Ondertussen moet Gods volk naar Hem luisteren. Ze hebben Gods ‘wet’ in hun hart (51:7): correct weergegeven betekent het woord ‘onderricht’, en kan het hier slaan op meer dan alleen de Wet van Mozes, namelijk op alle onderricht van God, dat Hij zowel door zijn profeten als priesters doorgaf.
Wanneer je verankerd bent in dit woord, dan is de volgende aansporing realistisch: ‘Vreest niet voor de smaad van stervelingen, wordt niet verschrikt vanwege hun beschimpingen’ (51:7). Op de lange termijn zullen ze vergaan als een kleed dat door de mot verteerd wordt, terwijl Gods gerechtigheid en heil ‘eeuwig duurt’ en ‘van geslacht tot geslacht’ (51:8).

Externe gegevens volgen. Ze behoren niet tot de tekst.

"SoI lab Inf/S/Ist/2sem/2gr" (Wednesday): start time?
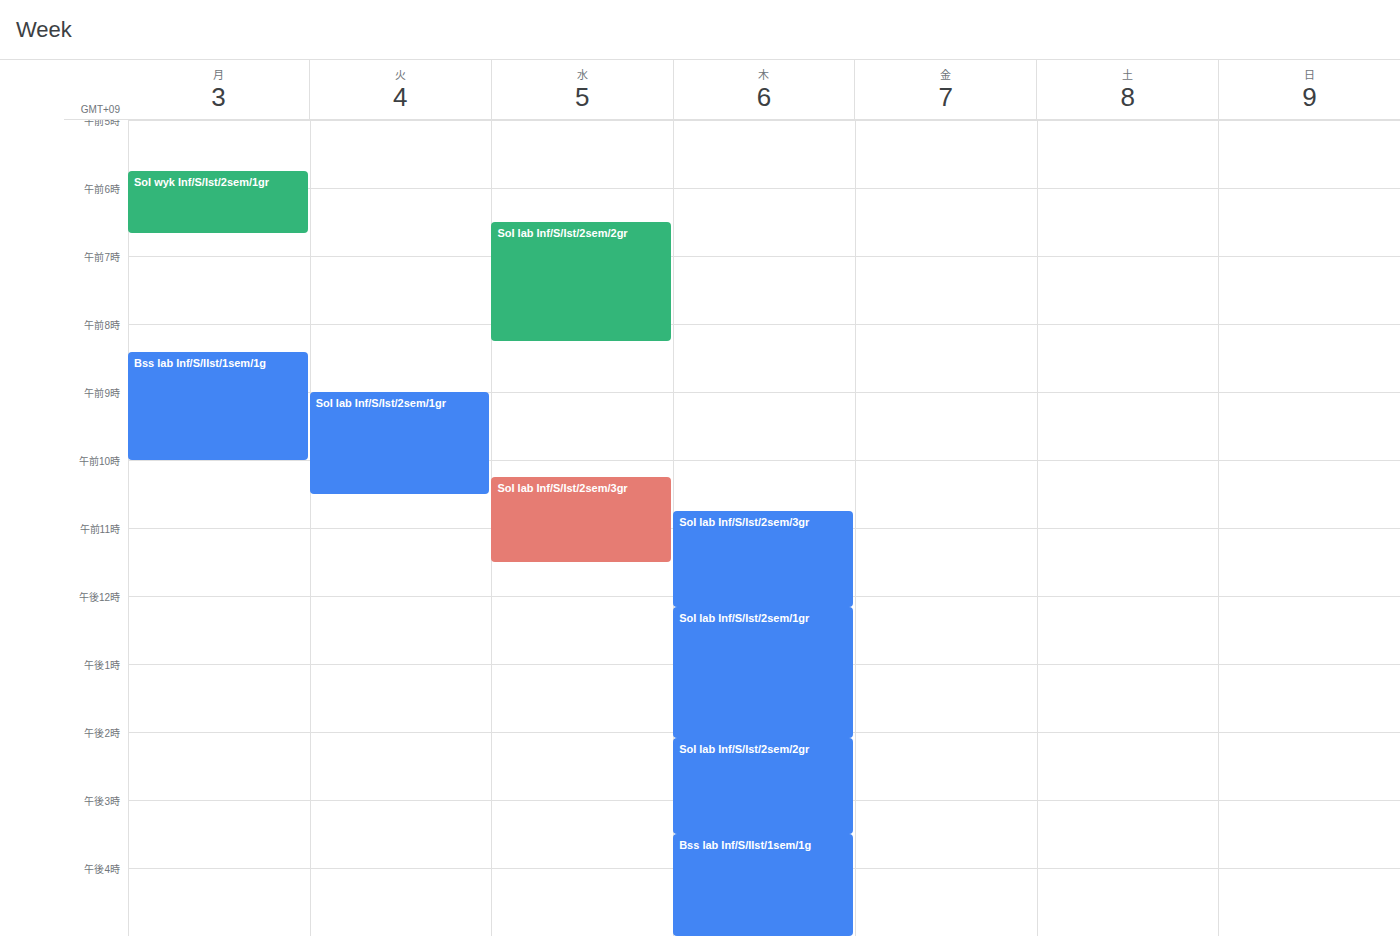
6:30 AM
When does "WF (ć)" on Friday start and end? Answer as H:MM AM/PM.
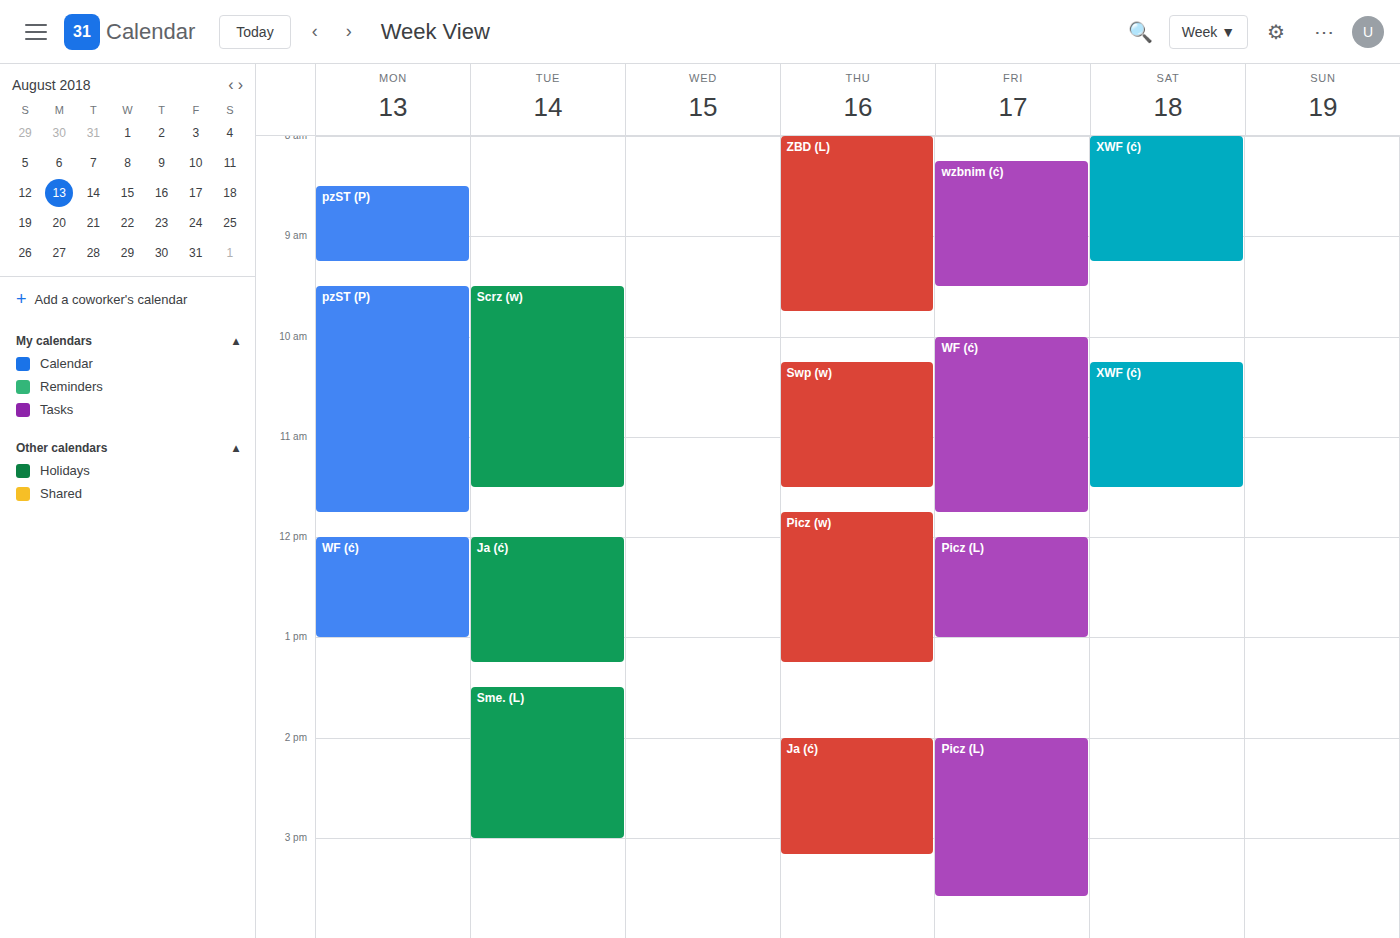
10:00 AM to 11:45 AM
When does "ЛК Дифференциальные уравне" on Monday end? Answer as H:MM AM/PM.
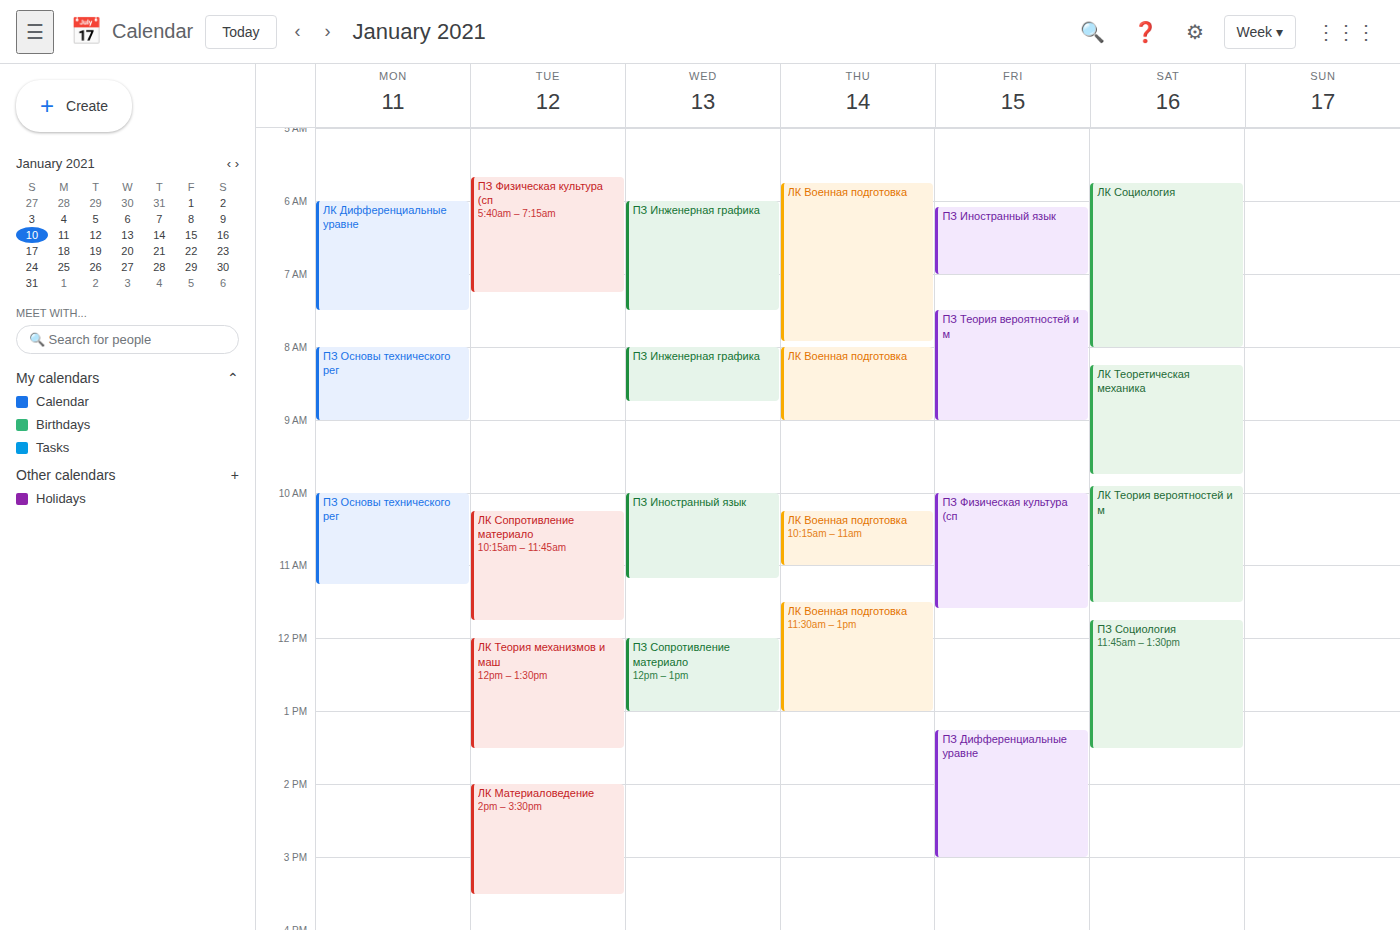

Een aantal manuscripten houdt het (waarschijnlijk terecht) op een lichtelijk andere lezing in vers 4. In plaats van ‘mijn volk’ en ‘mijn natie’, lezen ze ‘volkeren’ en ‘naties’. Dit betekent dat 51:4-6 een andere groep pelgrims aanspreekt, opgeteld bij de Israëlieten – allen aangetrokken van overal ter wereld. Al dezen, samen met het overblijfsel van de Israëlieten, vormen ‘de vrijgekochten des HEREN’ (51:11; vgl. Opb. 5:9-10).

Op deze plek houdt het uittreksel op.